Hewers of wood, drawers of water and givers of handouts.
It's the sad, but all too common, story of single-industry towns in Canada.
Thanks to the largesse of the Nova Scotia government, an oft-bailed out paper mill in Port Hawkesbury is back in business this week, cranking out rolls of glossy magazine paper for the first time in more than a year.
But the rescue doesn't come cheap.
Nova Scotia is contributing incentives worth as much as $156-million, including the cash it has already spent maintaining equipment since the Cape Breton mill went bankrupt in 2011.
That's the equivalent of $470,000 for each of the 330 jobs saved. If those workers earn an average of $45,000 a year, Nova Scotia will essentially underwrite the mill's entire payroll for more than a decade.
Nova Scotia Power is also chipping in with discounted power rates, presumably paid for by other rate payers in the province.
The new owner, Vancouver-based Pacific West Commercial Corp., is paying $33-million to buy the mill out of bankruptcy. Pacific West is controlled by Winnipeg-born lawyer and investor Ron Stern, president of private equity firm Stern Partners Inc., which owns an array of businesses, including other paper mills, the Winnipeg Free Press newspaper, clothing retailers and real estate.
You can't blame Mr. Stern for demanding government help. His company was the lone bidder for the shuttered mill and every previous owner got subsidies.
Various companies have been making paper at the Port Hawkesbury site, dating back to the 1960s – Canadian, American and Finnish owners. And all of them have repeatedly gone to the government trough when the mill was unprofitable, threatening closure if the money wasn't forthcoming.
There are records of subsidies going to the mill, dating back to the 1970s. The mill was already getting government aid in 2007 when the mill's previous owner, NewPage Corp. of Miamisburg, Ohio, bought the company from Stora Enso of Finland. The province had offered a seven-year, $65-million to keep the plant open until 2014. Even that was not enough.
It wouldn't be so disturbing if Port Hawkesbury were an isolated case – one mill in an area plagued by chronic underemployment. But the Canadian corporate landscape is littered with these pay-us-or-we'll-walk sagas.
And they rarely work for long. Plants close, owners fail, workers and pensioners lose.
All Canadians lose when the money is squandered.
"If we learned anything from the history of these deals is that you can't turn a dying company into a sound company by giving it government money," said Brian Lee Crowley, managing director of the Macdonald-Laurier Institute, an Ottawa-based think tank.
Mr.
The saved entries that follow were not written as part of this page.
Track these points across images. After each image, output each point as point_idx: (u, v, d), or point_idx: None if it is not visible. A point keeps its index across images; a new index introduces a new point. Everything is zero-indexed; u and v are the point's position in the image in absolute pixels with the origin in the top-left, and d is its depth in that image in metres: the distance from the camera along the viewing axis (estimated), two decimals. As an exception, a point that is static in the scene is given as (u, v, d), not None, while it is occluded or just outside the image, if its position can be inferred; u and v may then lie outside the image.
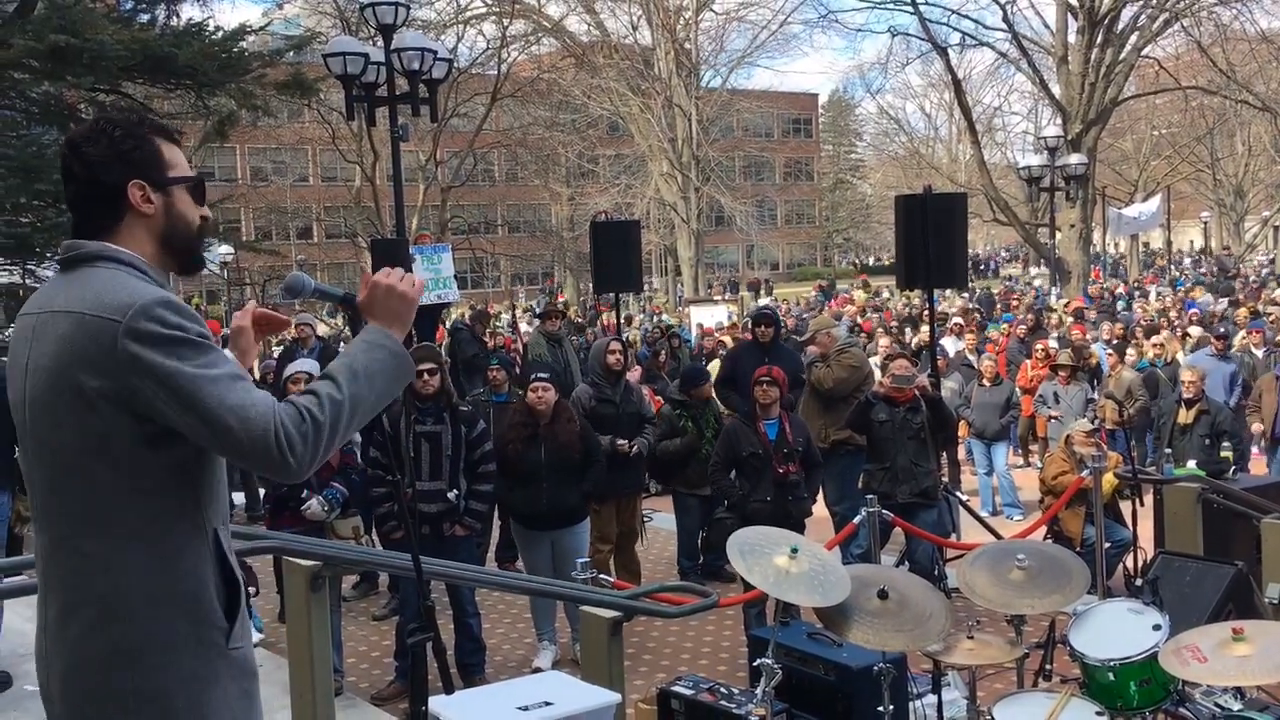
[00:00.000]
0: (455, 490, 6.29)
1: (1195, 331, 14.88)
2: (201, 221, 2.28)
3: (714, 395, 8.89)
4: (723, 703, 4.24)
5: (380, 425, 6.20)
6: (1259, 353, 12.65)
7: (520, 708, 3.68)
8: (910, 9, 28.50)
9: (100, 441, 2.05)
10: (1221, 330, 12.83)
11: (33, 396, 2.11)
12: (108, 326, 2.02)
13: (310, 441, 2.04)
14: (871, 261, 71.74)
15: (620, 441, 7.66)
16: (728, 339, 16.64)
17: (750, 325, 10.22)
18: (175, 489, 2.11)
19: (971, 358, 12.94)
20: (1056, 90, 28.87)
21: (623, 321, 13.13)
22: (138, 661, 2.08)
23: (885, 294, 34.48)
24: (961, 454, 12.39)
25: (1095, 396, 11.44)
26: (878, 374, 8.79)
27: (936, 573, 6.84)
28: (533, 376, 6.93)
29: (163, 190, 2.20)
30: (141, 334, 2.01)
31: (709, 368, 10.83)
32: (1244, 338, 13.31)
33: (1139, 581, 5.52)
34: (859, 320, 22.06)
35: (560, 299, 41.07)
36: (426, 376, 6.25)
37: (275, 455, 2.00)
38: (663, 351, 14.41)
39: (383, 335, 2.20)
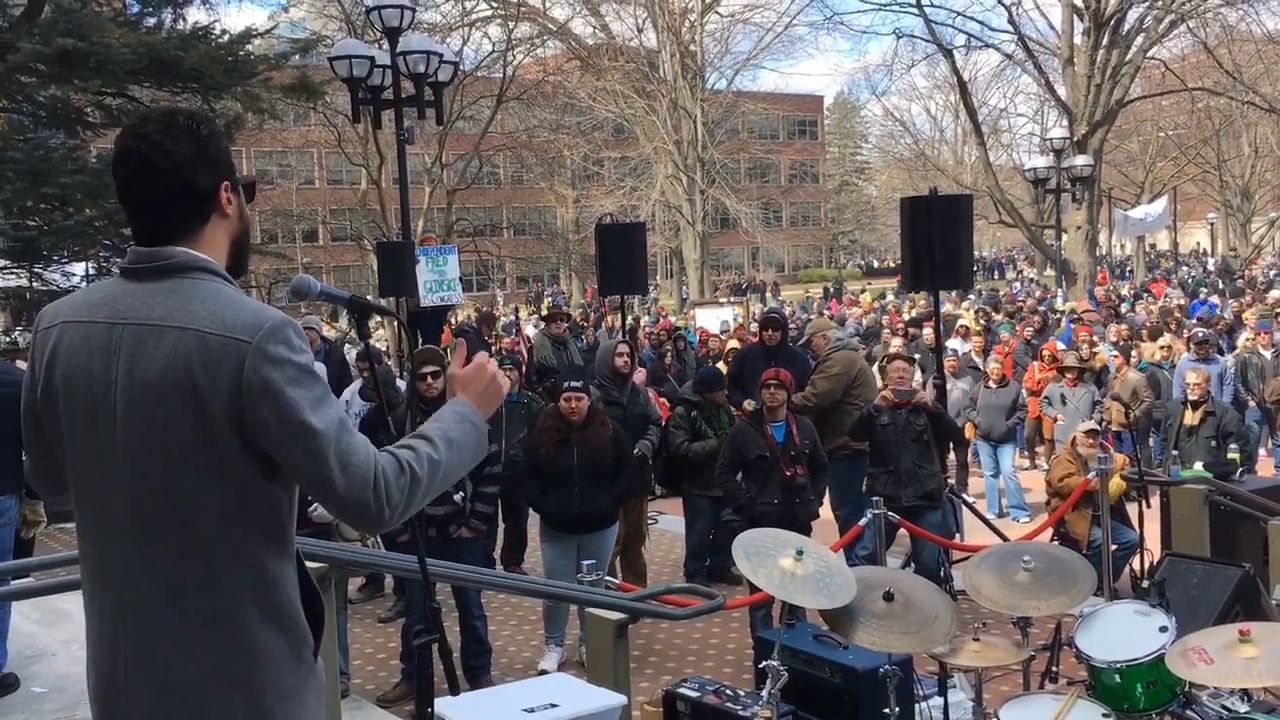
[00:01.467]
0: (461, 493, 6.30)
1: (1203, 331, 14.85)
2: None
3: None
4: (728, 705, 4.23)
5: (386, 428, 6.22)
6: (1267, 354, 12.63)
7: (526, 710, 3.68)
8: (916, 11, 28.53)
9: (218, 464, 1.99)
10: (1201, 335, 12.82)
11: (129, 412, 2.01)
12: (236, 347, 1.96)
13: (406, 495, 2.03)
14: (877, 264, 71.69)
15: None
16: (735, 343, 16.61)
17: (758, 328, 10.20)
18: (276, 512, 2.08)
19: (978, 360, 12.92)
20: (1062, 92, 28.85)
21: (629, 323, 13.10)
22: (244, 681, 2.04)
23: (889, 296, 34.46)
24: (968, 456, 12.38)
25: (1101, 398, 11.41)
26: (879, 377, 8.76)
27: (942, 574, 6.84)
28: (566, 386, 6.93)
29: (237, 191, 2.16)
30: (273, 358, 1.96)
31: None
32: (1249, 339, 13.28)
33: (1145, 583, 5.51)
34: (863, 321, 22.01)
35: (588, 296, 40.96)
36: (430, 380, 6.27)
37: (370, 507, 1.98)
38: (668, 354, 14.42)
39: (474, 413, 2.23)
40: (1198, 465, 8.67)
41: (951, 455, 11.69)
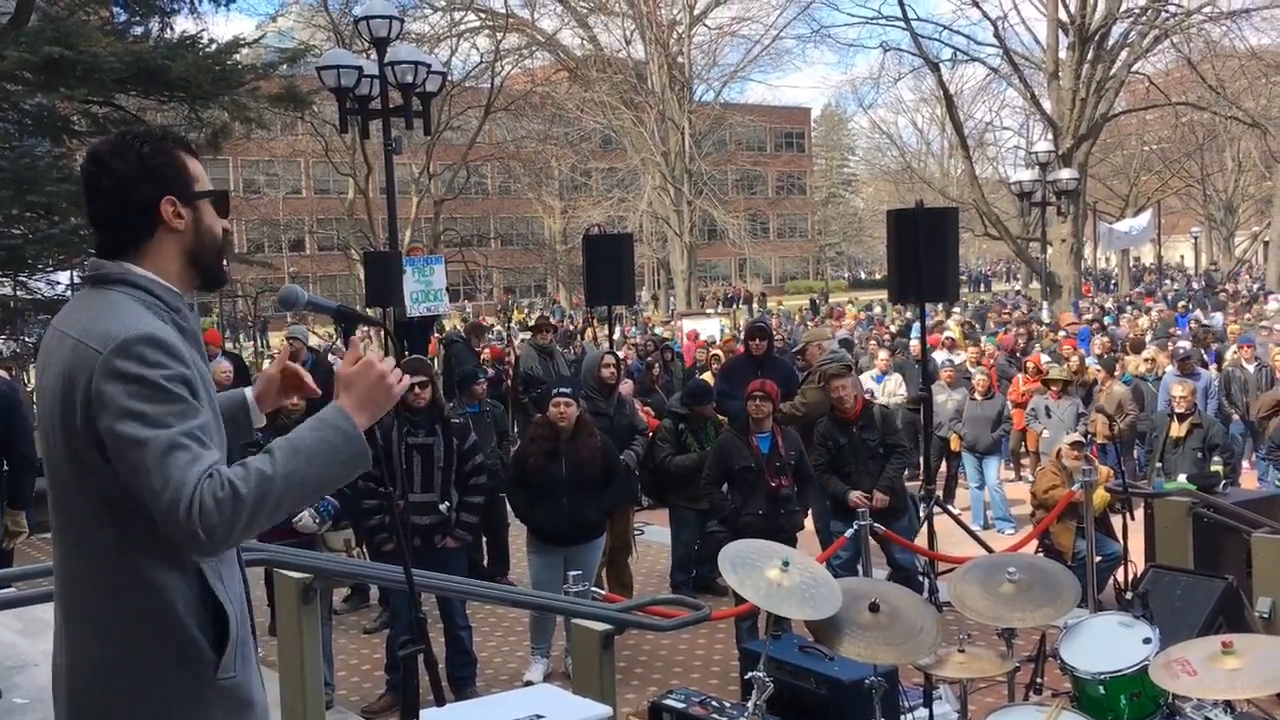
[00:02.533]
0: (447, 502, 6.29)
1: (1186, 346, 14.93)
2: (224, 233, 2.27)
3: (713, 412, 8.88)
4: (714, 716, 4.23)
5: (373, 437, 6.22)
6: (1250, 368, 12.71)
7: (511, 721, 3.67)
8: (903, 25, 28.66)
9: (84, 471, 2.05)
10: (1182, 351, 12.89)
11: (41, 420, 2.14)
12: (91, 357, 2.01)
13: (226, 515, 1.94)
14: (863, 275, 71.88)
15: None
16: (721, 353, 16.61)
17: (745, 338, 10.21)
18: (150, 523, 2.04)
19: (972, 370, 12.94)
20: (1048, 105, 28.99)
21: (618, 335, 13.07)
22: (126, 684, 2.09)
23: (876, 308, 34.55)
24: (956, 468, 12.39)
25: (1086, 411, 11.46)
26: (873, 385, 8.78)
27: (926, 584, 6.86)
28: (555, 392, 6.92)
29: (191, 205, 2.19)
30: (113, 371, 1.98)
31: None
32: (1235, 352, 13.36)
33: (1129, 595, 5.52)
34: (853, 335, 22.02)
35: (575, 306, 40.78)
36: (418, 390, 6.26)
37: (184, 526, 1.93)
38: (656, 365, 14.42)
39: (341, 416, 2.10)
40: (1181, 477, 8.71)
41: (944, 467, 11.76)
Crowley, who founded the Atlantic Institute for Market Studies in Halifax and once taught at Dalhousie University, suggested that the province's money would be better spent subsidizing flights between Cape Breton, where jobs are scarce, and Fort McMurray, Alta., where many oil sands jobs still go unfilled. Thousands of Atlantic Canada workers already commute back and forth, sending their pay cheques back home and contributing to the regional economy, he pointed out.
These kinds of bailouts raise a troubling question about the limits of government regional development policies. What price is too high to save a job?
Nova Scotia is expected to run a deficit of $250-million this year. Money for the mill means it must go deeper into debt or spend less on other priorities, such as education.
Bailouts don't occur in a vacuum. More money for troubled businesses inevitably means less money for something else.
The Port Hawkesbury mill's salvage also causes ripple effects throughout pulp and paper markets. More capacity means stiffer competition and potentially lower prices. Mill owners and politicians in neighbouring Maine are already grumbling about possible trade action on the grounds that subsidized paper will wind up in the U.S. market.
When plants close, policy makers don't seem to make the obvious calculation. What's a better use of taxpayers' money – saving jobs that will likely vanish when the subsidies run out, or making investments that will pay dividends for decades, such as research-and-development or higher education?
It's a choice between real work and artificial work.